Chief Judge Drew, however, writes a separate dubitante (doubting, but not dissenting) opinion that is skeptical of this remedy:
Application of the Miller rule in this case results in an inappropriate windfall for Appellant. Unlike the confinees in Moore and Miller, Appellant waited nearly a year from TJAG’s 9 June 2014 certification to raise the issue of his continued confinement. He did so on 3 June 2015. Three days later, the convening authority directed a hearing to consider the matter and that hearing was held on 15 June, during which the hearing officer determined that Appellant should remain in confinement. On 30 June, the CAAF reversed our prior decision, reinstating Appellant’s convictions for sexual assault and burglary. The record does not reflect why the Government did not, on its own initiative, hold a Miller hearing shortly after TJAG’s certification. However, unlike the confinee in Kreutzer, who remained on death row after the CCA set aside his death sentence until the CAAF issued a writ of mandamus, the conditions of Appellant’s confinement since his trial have at all times been proper for adjudged and sentenced prisoner with the type of sentence that our decision today finds appropriate. We have found no prejudice Appellant has suffered for the procedural timing failure to follow the Miller rule. Miller required a review of Appellant’s continued confinement. That review determined that continued confinement was appropriate. Because that review was held shortly after Appellant requested it but a year after TJAG certified his case, the majority opinion provides an R.C.M. 305(k)-like automatic day-for-day administrative credit, granting Appellant 365 days administrative credit. I doubt that R.C.M. 305 or Article 66(e) demands such a result.
Slip op. at 13-14.
On March 31, 2017, the Judge Advocate General of the Air Force certified the case back to CAAF:
No. 17-0326/AF. U.S. v. Joshua Katso. CCA 38005. Notice is hereby given that a certificate for review of the decision of the United States Air Force Court of Criminal Appeals was filed under Rule 22 on this date on the following issues:
I. WHETHER THE AIR FORCE COURT OF CRIMINAL APPEALS ERRED WHEN IT HELD THAT UNITED STATES v. MILLER, 47 M.J. 352 (C.A.A.F. 1997) REQUIRED THE GOVERNMENT TO HOLD A CONTINUED CONFINEMENT HEARING WITHIN 7 DAYS OF THE JUDGE ADVOCATE GENERAL’S DECISION ON CERTIFICATION.

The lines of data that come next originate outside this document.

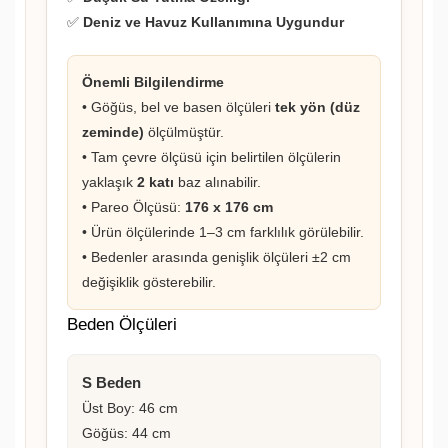
✅
Deniz ve Havuz Kullanımına Uygundur
Önemli Bilgilendirme
• Göğüs, bel ve basen ölçüleri
tek yön (düz
zeminde)
ölçülmüştür.
• Tam çevre ölçüsü için belirtilen ölçülerin
yaklaşık
2 katı
baz alınabilir.
• Pareo Ölçüsü:
176 x 176 cm
• Ürün ölçülerinde 1–3 cm farklılık görülebilir.
• Bedenler arasında genişlik ölçüleri ±2 cm
değişiklik gösterebilir.
Beden Ölçüleri
S Beden
Üst Boy: 46 cm
Göğüs: 44 cm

II. WHETHER THE AIR FORCE COURT OF CRIMINAL APPEALS ERRED WHEN IT FOUND THAT GOVERNMENT’S FAILURE TO HOLD A CONTINUED CONFINEMENT HEARING WITHIN 7 DAYS OF THE JUDGE ADVOCATE GENERAL’S DECISION ON CERTIFICATION AUTOMATICALLY RESULTED IN DAY-FOR-DAY SENTENCING CREDIT.

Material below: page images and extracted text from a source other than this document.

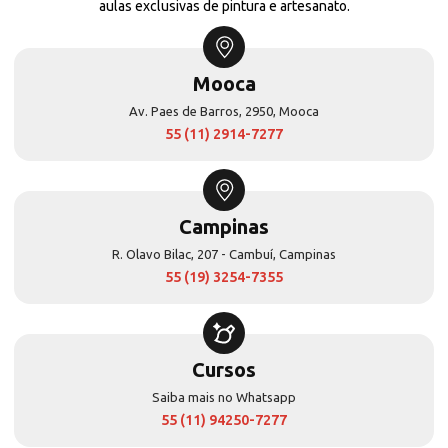
aulas exclusivas de pintura e artesanato.
Mooca
Av. Paes de Barros, 2950, Mooca
55 (11) 2914-7277
Campinas
R. Olavo Bilac, 207 - Cambuí, Campinas
55 (19) 3254-7355
Cursos
Saiba mais no Whatsapp
55 (11) 94250-7277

III. WHETHER APPELLEE WAS PREJUDICED WHEN THE GOVERNMENT FAILED TO HOLD A CONTINUED CONFINEMENT HEARING WITHIN 7 DAYS OF CERTIFICATION.
Appellant will file a brief under Rule 22(b) in support of said certificate on or before May 1, 2017.
CAAF’s first decision in Katso – resolving the Confrontation Clause issue – was somewhat anti-climactic, with Judge Ryan’s opinion of the court following settled precedent to reach a straightforward conclusion: An expert can properly testify about his own opinions of another person’s work, and the defense can challenge the limited nature of that opinion based on the fact that the expert did not actually perform the work at issue.
Resolution of this new certification, however, will likely require the court to tread new ground.